Au Brésil, des révélations étayent l’hypothèse d’une manipulation politico-judiciaire pour faire élire l’extrême droite

, par Rachel Knaebel

27 juin 2019

Le site d’informations indépendant The Intercept a publié des conversations tenues sur la messagerie cryptée Telegram entre des magistrats brésiliens, dont l’ancien juge Sergio Moro devenu ministre de la Justice de l’actuel gouvernement d’extrême droite. Il en ressort que le procureur en charge de l’affaire impliquant l’ancien président de gauche Lula émettait des doutes sur la véracité des éléments qui ont fait condamner et mené Lula en prison, l’empêchant de se représenter.

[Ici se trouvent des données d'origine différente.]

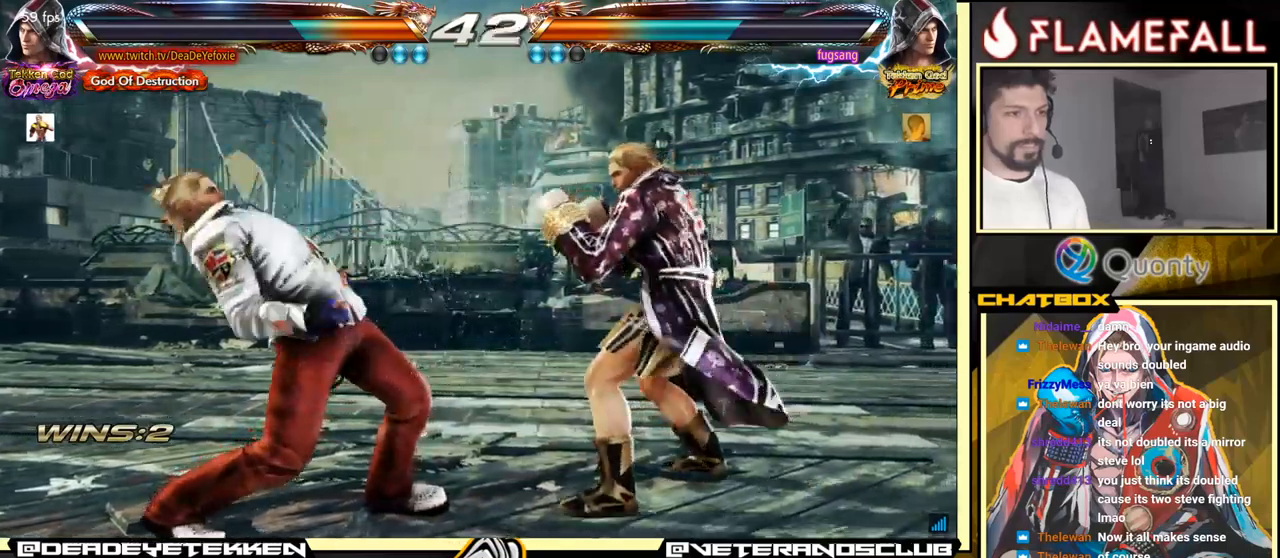
{"buttons": [], "left_stick": "right", "events": [[17, "A", "up"], [117, "left_stick", "right"]]}
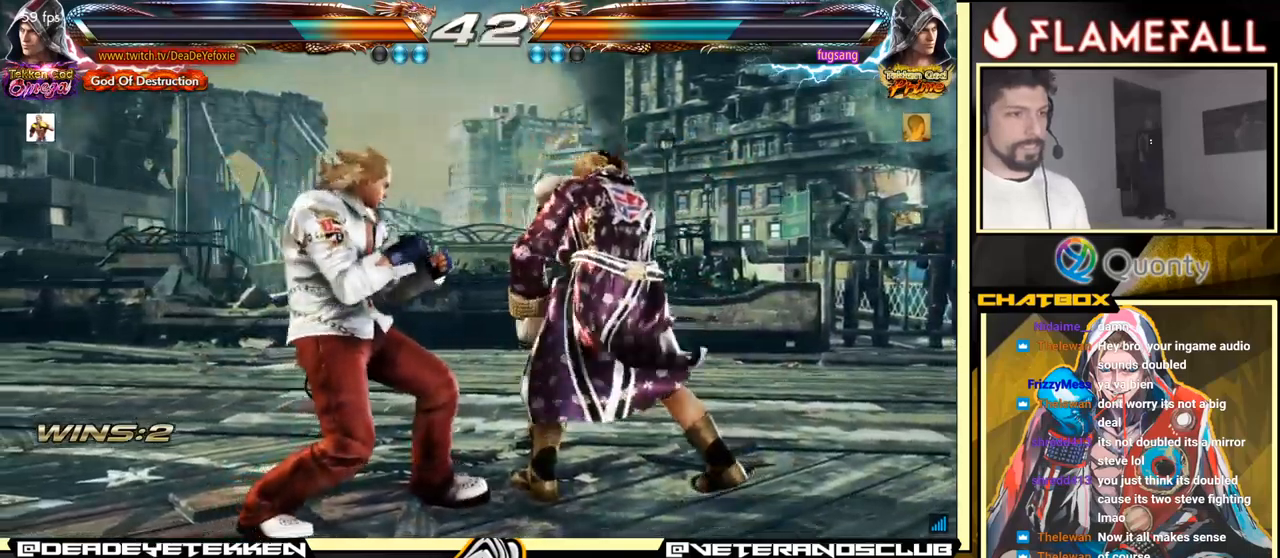
{"buttons": [], "left_stick": "right", "events": [[283, "left_stick", "center"], [350, "left_stick", "right"], [400, "left_stick", "center"], [450, "left_stick", "right"]]}
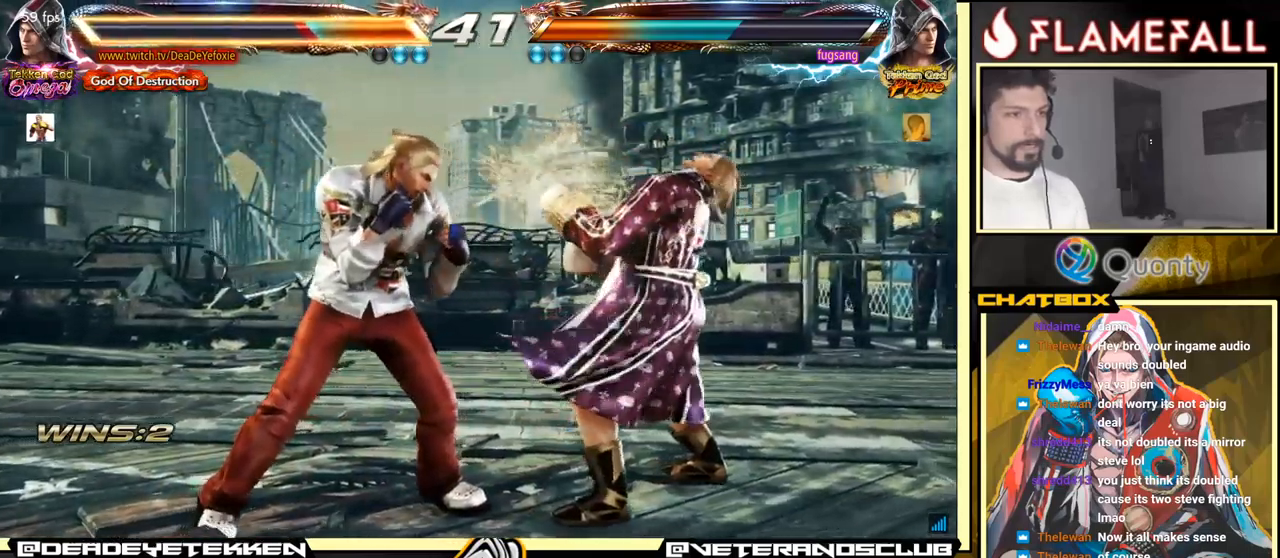
{"buttons": [], "left_stick": "right", "events": [[217, "left_stick", "down-right"], [483, "left_stick", "right"]]}
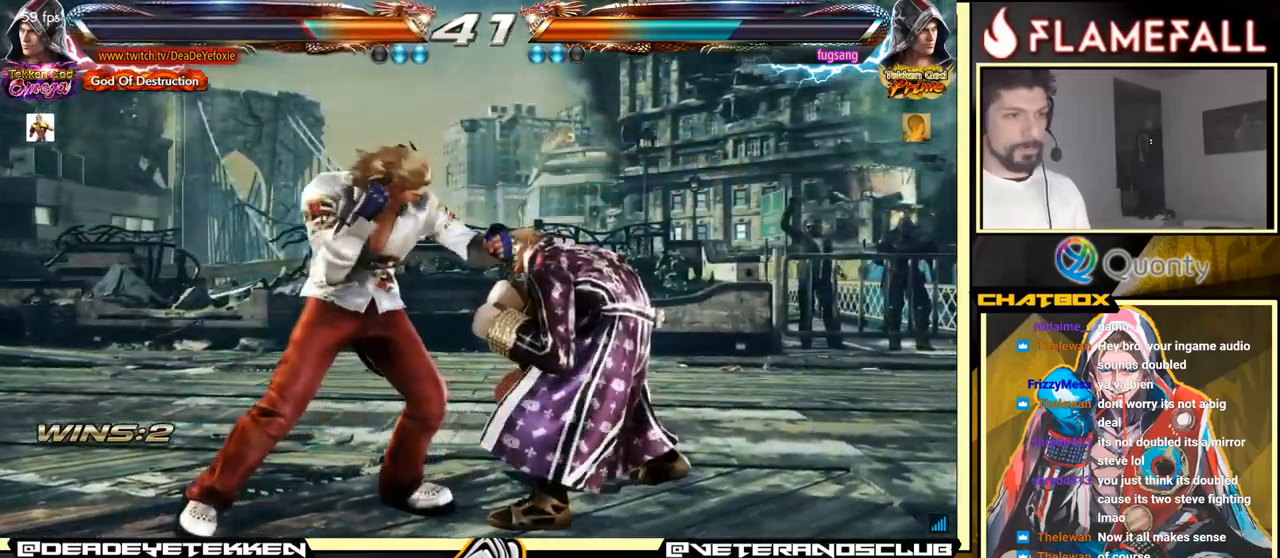
{"buttons": [], "left_stick": "right", "events": [[83, "X", "down"], [167, "X", "up"]]}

D’autre part, les magistrats auraient manoeuvré pour faire interdire une interview de Lula, quelques semaines avant l’élection présidentielle d’octobre 2018. Les auteurs de ces révélations, qui ont provoqué un séisme au Brésil, sont désormais la cible de nombreuses menaces.

Page de couverture des médias Veja et Istoé en mai 2017 / Crédit : Mídia Ninja

Il est le juge qui a fait emprisonner l’ancien président brésilien Lula da Silva – ce qui a empêché ce dernier de se présenter à l’élection présidentielle de 2018. Il est ensuite devenu le ministre de la Justice du nouveau président d’extrême droite Jair Bolsonaro. Considéré par certains comme un « héros » des opérations anti-corruption, le juge Sergio Moro se retrouve désormais lui-même au cœur d’un scandale politico-judiciaire. Des révélations remettent en cause son honnêteté et son impartialité dans sa bataille judiciaire pour faire incarcérer l’ancien président de gauche brésilien.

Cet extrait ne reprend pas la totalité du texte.